Están colaborando con sus vecinos para restaurar las tierras. Un sólo terrateniente no puede controlar a las especies invasoras o la contaminación por químicos. “Te obliga a hablarle a los demás, en lugar de decir ‘uy, quién sabe qué están haciendo por allá’”, dice Gail. “Somos conocidos por trabajar y aprender juntos”. Este proyecto es intergeneracional: “nuestro nieto ha estado interesado en los bisontes desde que era muy pequeño, ahora tiene diecinueve años y quiere seguir el camino de sus abuelos”. Gail especula sobre los resultados de sus esfuerzos dentro de cincuenta o cien años. “Estas serán las cosas que seguirán cuando nosotros ya no estemos”.

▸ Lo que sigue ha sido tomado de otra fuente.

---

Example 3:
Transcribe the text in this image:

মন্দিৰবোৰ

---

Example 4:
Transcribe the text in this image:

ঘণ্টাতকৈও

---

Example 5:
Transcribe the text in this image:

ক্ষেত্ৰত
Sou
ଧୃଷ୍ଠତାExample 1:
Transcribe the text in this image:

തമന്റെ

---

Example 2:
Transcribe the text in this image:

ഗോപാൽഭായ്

Salimos al frío helado de Minnesota para ver a los bisontes. Mientras caminamos, algunos de ellos desvían la mirada, y otros se levantan firmes, pateando el suelo con sus patas. Aún en pleno invierno, este entorno es precioso, puedo ver los árboles que sembraron Gail y David a las orillas de las crestas y los valles. Miro los grandes ojos color obsidiana del bisonte y pienso que fue gracias a unas pocas crías que se produjo esto; ha revivido una comunidad interconectada de animales, plantas y seres humanos.

Los Lakota dicen “Mitákuye Oyás’iŋ”: es decir, que todos estamos conectados. Que las hierbas y los búfalo son parte de nuestra familia extendida, y nosotros formamos parte de la suya. Los seres humanos no debemos sentirnos extranjeros en la naturaleza a menos que actuemos de forma dañina. Si actuamos como si el resto del mundo sólo fuera material en bruto que existe para saciar nuestros deseos humanos, estamos corrompiendo y abusando del equilibro y las leyes naturales que nosotros no creamos, y que no podemos realmente modificar. Pero si tratamos a las propias formas, patrones y leyes del mundo natural con respeto, aún cuando los utilicemos para apoyar las necesidades humanas, podremos ser parte de la gran familia.

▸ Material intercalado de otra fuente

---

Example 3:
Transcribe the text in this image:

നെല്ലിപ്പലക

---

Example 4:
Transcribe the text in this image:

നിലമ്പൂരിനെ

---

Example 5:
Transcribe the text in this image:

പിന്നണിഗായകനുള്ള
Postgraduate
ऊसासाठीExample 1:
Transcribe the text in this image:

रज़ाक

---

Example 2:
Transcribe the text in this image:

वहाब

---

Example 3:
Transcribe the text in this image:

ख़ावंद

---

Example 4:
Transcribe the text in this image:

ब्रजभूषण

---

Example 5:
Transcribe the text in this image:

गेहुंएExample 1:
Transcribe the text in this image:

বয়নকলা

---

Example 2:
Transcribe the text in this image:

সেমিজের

Esto es lo que hacen los Griffin, y lo que hacen las reservas de indígenas de la pradera con sus rebaños regenerados de bisontes. Podemos hallar formas de obtener los recursos que necesitamos de la tierra al tiempo que seamos sus cuidadores, teniendo en mente que la belleza y el valor de un lugar va mucho más allá de su capacidad para ofrecer ganancias.

Nuestro maestro, el bisonte, nos muestra una manera de relacionarnos con el mundo natural del cual formamos parte, un mundo en el que cada parte está conectada y todas las cosas se encuentran en equilibrio. Este antiguo embajador de nuestro continente nos recuerda de nuestro vínculo y nuestra responsabilidad con las tierras que habitamos. Necesitamos al bisonte y el bisonte nos necesita a nosotros.

Este reportaje se publicó originalmente en Plough.

 


NATHAN BEACOM es un escritor de Chicago, Illinois. Sus trabajos sobre agricultura y medio ambiente, entre otros temas, han aparecido en Civil Eats, America Magazine, Front Porch Republic y otros.